Becca facilitated a discussion where she brought up the point of Pak-Kei and me not talking to each other and once the talk was finished, something incredible happened:

During an hour long talk, Leo offered his apologies to me, explained why he did not continue any of his work lately, discussed how far I had come with the project and, also, made a number of promises.

Psychologically speaking, I was in a defensive mode as far as the project was concerned; I would not let it die just yet, for I had invested time and money into it.

Leo hit a sweet spot that made me gullible enough to believe his empty promises and continue working on the project and once again, no contracts were signed.

Yes, in a business setting, contracts are the one thing a company lives or dies by, but in a setting where two people, friends (?), work with each other, honor and a word of promise should have worked too.

Cold War redux

Truth be told, it did not: when I boarded the plane, back to Europe, I left with mixed feelings: would Leo hold up his end of the deal or not?

After numerous emails, text messages, instant messages, the answer to that question is: he did not and what’s more: he also scuttled the server with the Rabbit.dj project files and most of our ideas.

I felt betrayed and cheated on, but I did not hate him. To this day, I do not think that he is worth any emotional response, positive or negative, from me.

On the bright side: I started working on the project again, this time with someone I trust and someone I have worked with before.
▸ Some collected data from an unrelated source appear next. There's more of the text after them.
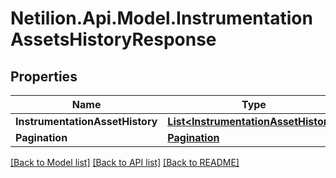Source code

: # Netilion.Api.Model.InstrumentationAssetsHistoryResponse
## Properties

Name | Type | Description | Notes
------------ | ------------- | ------------- | -------------
**InstrumentationAssetHistory** | [**List&lt;InstrumentationAssetHistory&gt;**](InstrumentationAssetHistory.md) |  | 
**Pagination** | [**Pagination**](Pagination.md) |  | 

[[Back to Model list]](../README.md#documentation-for-models) [[Back to API list]](../README.md#documentation-for-api-endpoints) [[Back to README]](../README.md)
Someone who is as motivated as I am, to keep building at it until we have reached a point where we are content enough with it to share it with others.

I still believe in the idea of Rabbit.dj and have every intention of making it a working application that generates a sizable ripple effect.

In closing, I can say the following and I feel a strong urge to paraphrase Tony Blair’s resignation speech a little bit:

Hand on heart, I did what I thought was right. It may not have worked out the way I wanted it to be, but I still feel that I made the right choice.